Los seres humanos comparten una
identidad social con el grupo en el que han sido socializados, una identidad que
ha sido forjada históricamente en el seno de una comunidad (pueblo, cultura o
Estado). Es así porque la estructura de las necesidades nos muestra unas
condiciones bastante similares y cuya forma de satisfacerlas en el seno de la
propia comunidad tenderán a homogeneizarse. En definitiva, son estrategias
adaptativas coincidentes en las que se utilizan los conocimientos adquiridos,
la ciencia y la técnica. Se comparte, por tanto, la cultura como forma eficaz
de adaptación al medio. Pero el contenido concreto que cada persona tenga que
darle esa estructura similar de las necesidades, más allá del modo de vida y de
lo que cada individuo interioriza de la propia cultura, tendrá sus
características particulares resultado de sus propias elecciones. Por eso sólo
podremos hablar de condición humana, una condición a la que somos arrojados
para elegir entre las oportunidades que el mundo en que vivimos, con sus limitaciones,
nos presenta. Desde esa frágil condición en que se encuentra cada individuo,
entre lo congénito y lo adquirido, cada existencia tendrá que ir forjando su
propia identidad.
Una vida razonable, conducida por
normas justas, o una vida buena orientada hacia la felicidad, tiene que
sustentarse en esa libertad que caracteriza a la existencia. Ninguna propuesta
moral o política puede eludir tampoco la presión estructural de las
circunstancias, los límites que imponen, pero las elecciones sobre el modelo de
vida buena, o en el ámbito político, sobre la organización social y el Estado,
no deja de ser una responsabilidad individual y de todos los miembros de la propia
comunidad.

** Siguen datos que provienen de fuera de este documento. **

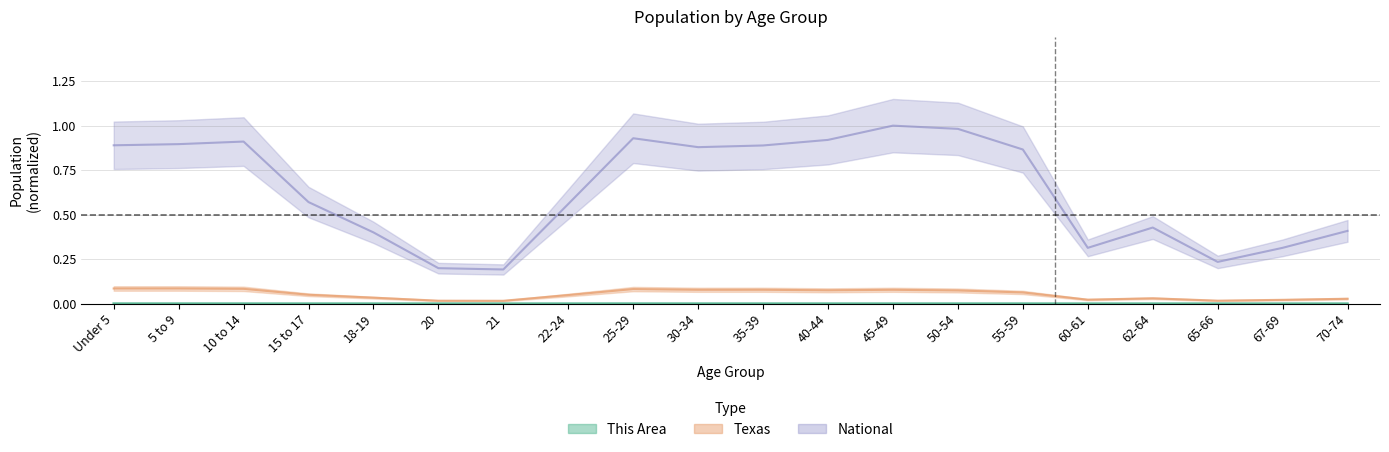

At which category does Texas reach its first local valley?

21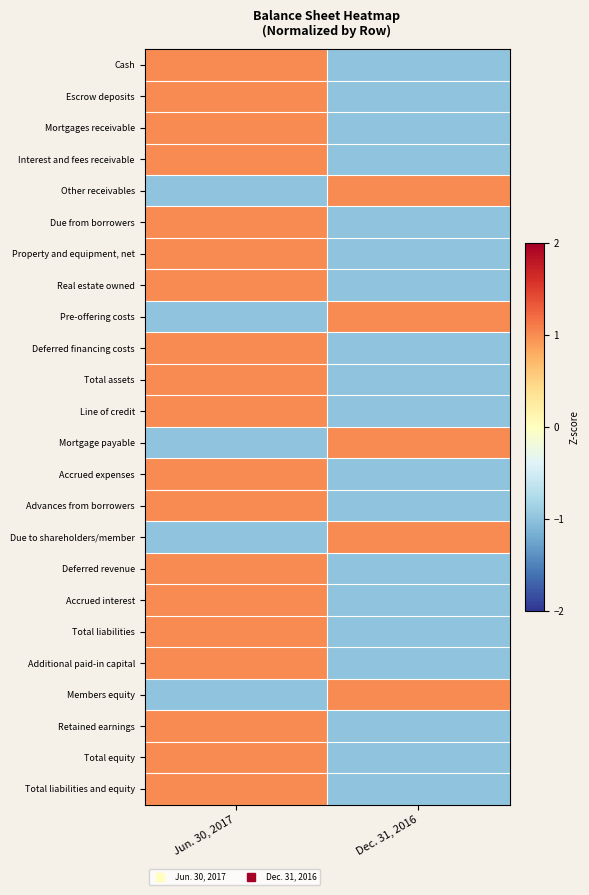

At how many categories does at least one series exceed 0?

2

Las elecciones que cada persona va decidiendo responden a sus
propias convicciones, y estas son constantemente modificadas por nuevas
experiencias. Como señalaba Ortega, el proyecto humano está continuamente
rehaciéndose, de manera que el ser humano van siendo y des-siendo en un
proyecto inacabable, viviendo y reviviendo una realidad que siempre es móvil.
Las teorías éticas y las
propuestas filosófico-políticas que alimentan aspiraciones humanas no pueden
concebirse ni para un sujeto idéntico ni para una realidad estática. Pero más
allá de la estructuras están los individuos, las subjetividades que surgen con la
rebelión frente a las diferentes formas de dominio. Y son estas nuevas subjetividades quienes pueden aspirar al reconocimiento de la igual dignidad para todo ser humano, quienes pueden formular un futuro más humano y sustentable. Y a ser posible,
también, una vida más felicitante.
[i]
Althusser (1918-1990) sostenía que la historia es un proceso sin sujeto ni
fines cuyo motor son las fuerzas productivas y la lucha de clases determinada
por ellas. La historia no tiene sentido. Todos somos sujetos, marionetas de la
historia: bailamos al son de algo sin sentido.